Forest Service bans exploding targets in Rocky Mountain Region

The U.S. Forest Service announced today that the agency has banned exploding targets on National Forest system lands in the Rocky Mountain Region. In October when we first wrote about these devices that explode when shot with a rifle, we listed 24 wildfires we found with a quick internet search that were started by shooters using the targets in 2012.
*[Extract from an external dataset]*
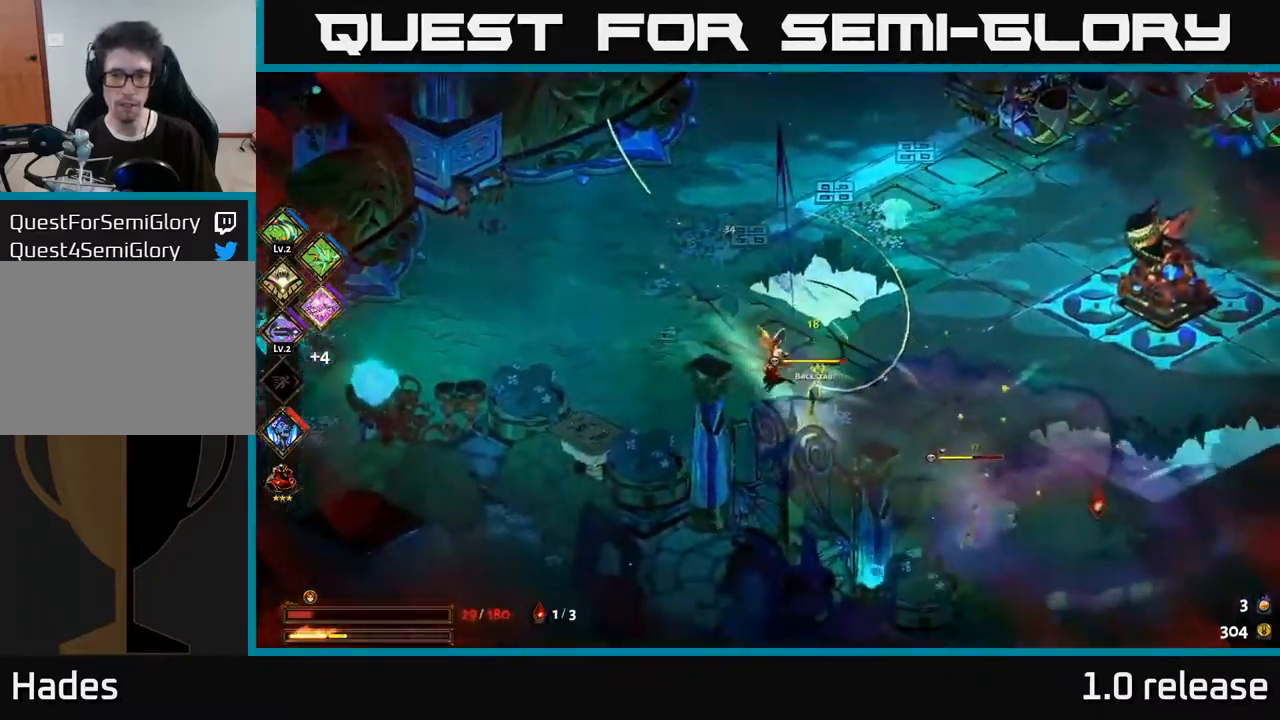
{"buttons": ["A"], "left_stick": "up-right", "right_stick": "center", "events": [[17, "X", "up"], [83, "A", "up"], [117, "A", "down"], [133, "A", "up"], [150, "X", "down"], [250, "X", "up"], [333, "X", "down"], [350, "A", "down"], [417, "X", "up"], [450, "left_stick", "up-right"]]}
Exploding targets have become popular in the last year with shooters who get a thrill from seeing the explosion when their bullet hits its mark. The devices are sometimes called “binary exploding targets”, since they are completely inert until two powders are mixed by the target shooter. After they are combined, the compound is illegal to transport and is classified as an explosive by the Bureau of Alcohol, Tobacco, Firearms, and Explosives and is subject to the regulatory requirements in 27 CFR, Part 555.
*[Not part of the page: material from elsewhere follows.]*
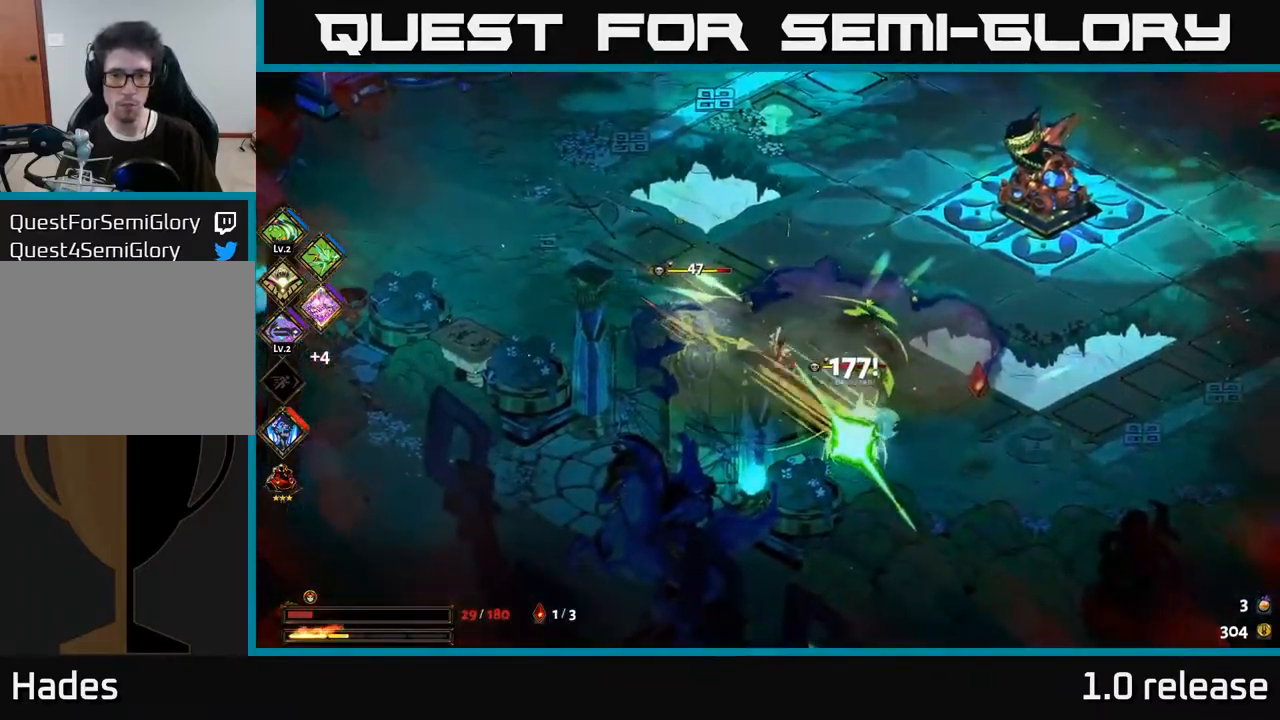
{"buttons": [], "left_stick": "down-right", "right_stick": "center", "events": [[33, "X", "down"], [67, "A", "up"], [117, "X", "up"], [150, "left_stick", "down-right"], [250, "A", "down"], [300, "X", "down"], [333, "A", "up"], [417, "X", "up"]]}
In June a man attending a bachelor-bachelorette party in Minnesota was killed by an exploding target. After someone shot the device, shrapnel struck 47-year-old Jeffery Taylor in the abdomen causing his death.

The new ban affects national forest system lands in the states of Wyoming, Nebraska, South Dakota, Colorado, and Kansas. Under the Order prohibiting the devices, anyone using them can face a fine of up to $5,000 and imprisonment of not more than 6 months. The Order is effective for one year and expires August 2, 2014.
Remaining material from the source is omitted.